Chart interpretation exercises:
^^^^^^^^^^^^^^^^

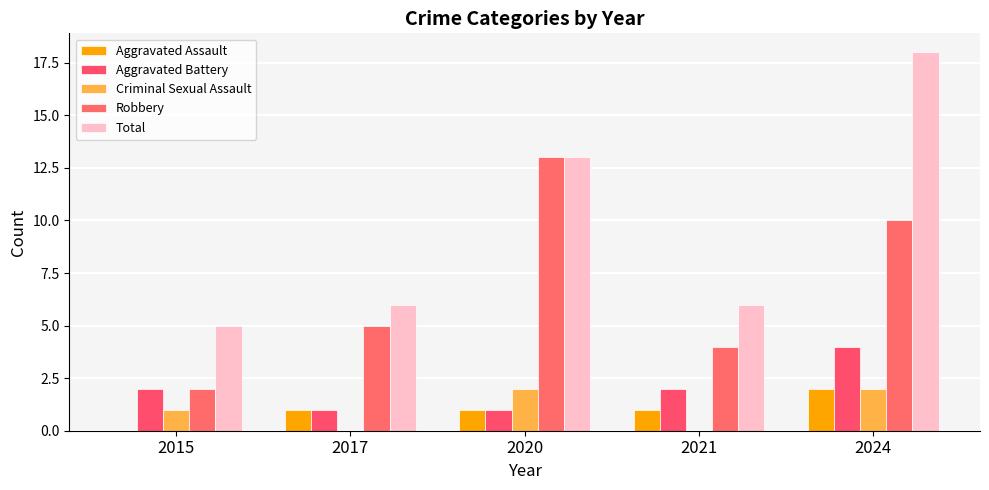

Reading left to right, transcribe all the data shown in this chart.

Aggravated Assault: 0	1	1	1	2
Aggravated Battery: 2	1	1	2	4
Criminal Sexual Assault: 1	0	2	0	2
Robbery: 2	5	13	4	10
Total: 5	6	13	6	18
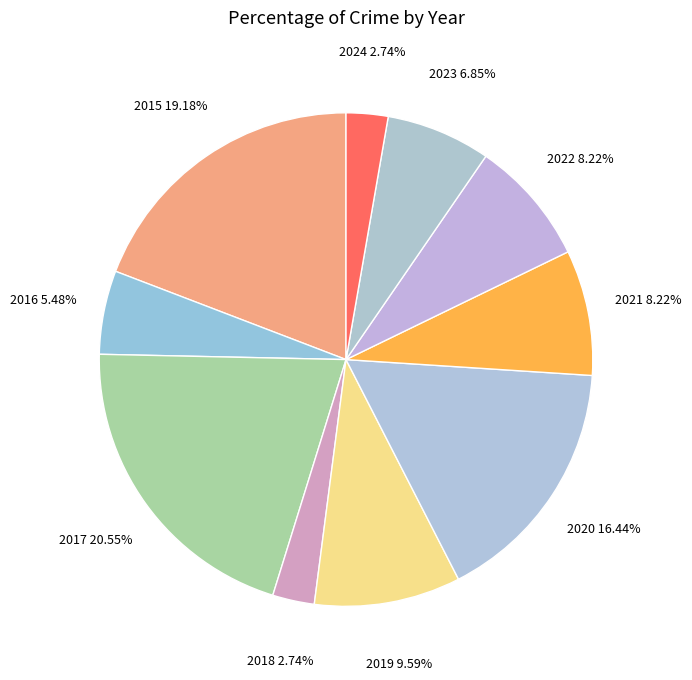

Which has a higher value, 2016 or 2020?

2020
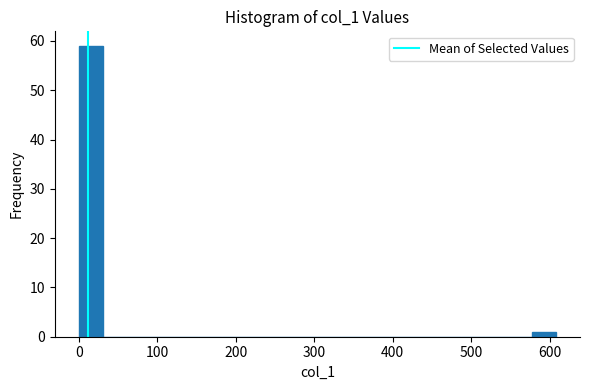

Around what value on the x-axis is the tallest bar? Give the approximate position of its centre, as read against the axis.

20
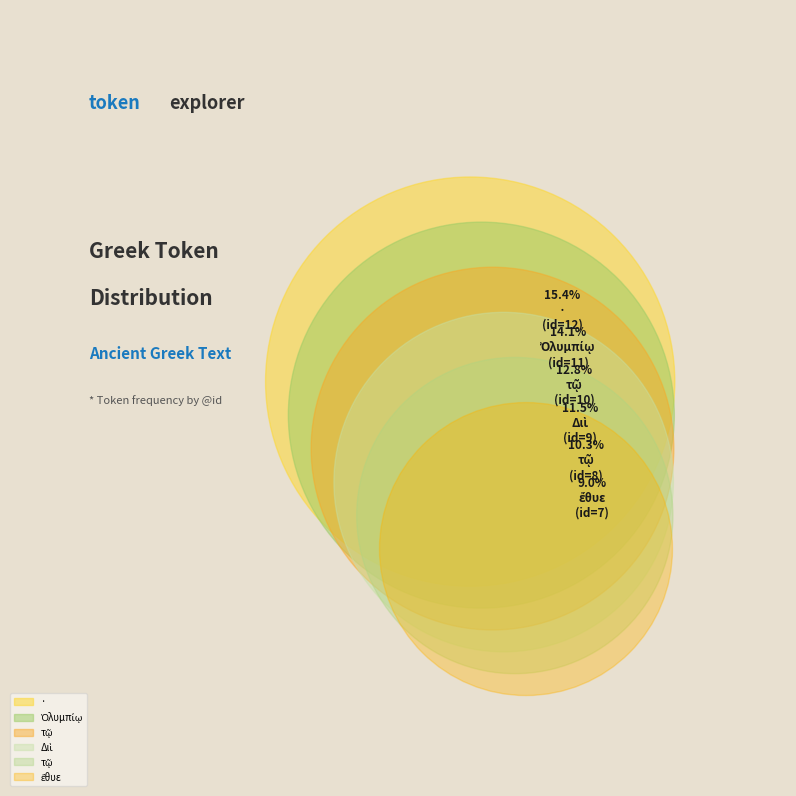

What is the largest slice in the pie chart?

·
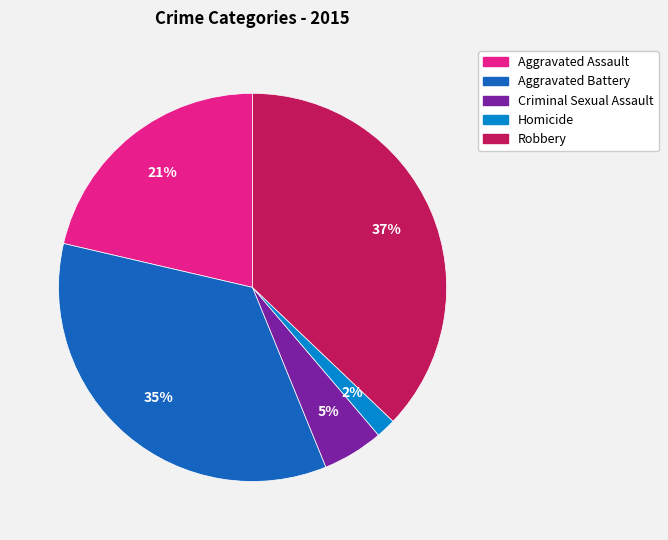

How many segments does this pie chart have?

5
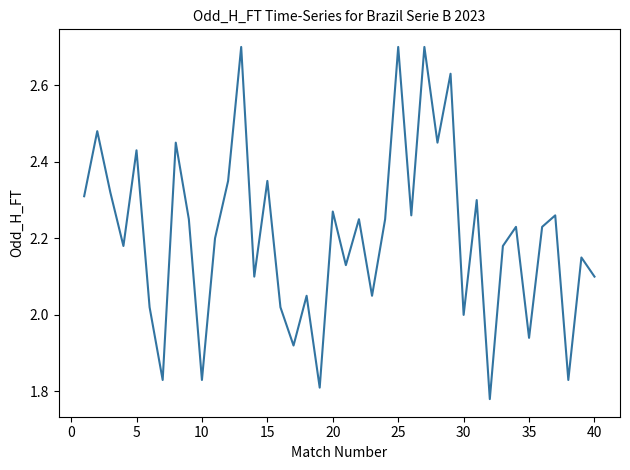

What is the maximum value shown in the chart?

2.7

^^^^^^^^^^^^^^^^

# Directions
Copy all of the records above line for line, without the pictures.

# Answer section
Reading left to right, transcribe all the data shown in this chart.

Aggravated Assault: 0	1	1	1	2
Aggravated Battery: 2	1	1	2	4
Criminal Sexual Assault: 1	0	2	0	2
Robbery: 2	5	13	4	10
Total: 5	6	13	6	18

Which has a higher value, 2016 or 2020?

2020

Around what value on the x-axis is the tallest bar? Give the approximate position of its centre, as read against the axis.

20

What is the largest slice in the pie chart?

·

How many segments does this pie chart have?

5

What is the maximum value shown in the chart?

2.7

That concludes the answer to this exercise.